I stopped telling my grandmother that I was marrying George Clooney because it was getting complicated now that George Clooney is marrying someone else.
I taught my middle child how to swim, which meant spending approximately 100 hours in a tepid pool at the YMCA surrounded by people I don’t ever want to see at the YMCA pool, like my dental hygienists and the guy with the eye twitch from the recycling center.
I taught my oldest child how to color my roots with a home hair dye kit, so now I can refer to him as “Daryl Hannah from Steel Magnolias.”
I taught my littlest child how to handle herself on the toilet so that she would stop yelling through restaurants, “Wipe, Mom!
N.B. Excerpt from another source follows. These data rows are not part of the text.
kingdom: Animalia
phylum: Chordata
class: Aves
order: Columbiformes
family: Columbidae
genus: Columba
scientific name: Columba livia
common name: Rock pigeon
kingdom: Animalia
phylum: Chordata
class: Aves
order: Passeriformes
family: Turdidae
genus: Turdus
This is a bad one!”
It wouldn’t be a half-year well lived if I wasn’t still striving, though.
To that end, I’ve left a bevy of bullet points on my path to self-actualization:
I have not become a wildly-famous comedian yet, even though I started introducing myself as “a wildly-famous comedian.” (Though this has proven that the methods of “The Secret” are not surefire because I also wrote myself a check for a million dollars and all that happened was that it bounced.)
I am still only acknowledging my parents’ birthdays with a thoughtfully-crafted email that uses the most expressive emoticons available.
I am calling my brother to catch up more often, though I still do end most phone calls with, “Bet you Navy SEALs didn’t see that one coming,” even if I’m talking about the cancellation of a TV show or a bout of rain.
I have yet to go sailing as I’d planned, but I have test-driven many varieties of duct tape so that I’ll be ready to be adhered to the mast when I do.
I have not stopped regifting things I do not need, but I have stopped asking with arched eyebrows, “You’ve never seen this at my house before, right?”
I have not met my weight loss goals, but I plan to stop measuring the loss in ounces.
I haven’t been putting money away, but I have stopped asking the bank teller if they’ve dissolved my savings account out of pity.
I still hold my very partisan view that cupcakes are superior to whoopie pies; I see no reaching across the aisle for me in 2014.
I have not yet learned another language other than growling and slapping my forehead in exasperation at my children.
Here we stand, people. Halfway to the stars or halfway to perdition, depending on where you are. July 1st is all about recalibration, so start tuning your life needles.
Well, now that I think about it, maybe we should all wait until after July Fourth, since that day is all about burgers and pie and the liberation from too many rules about how to live.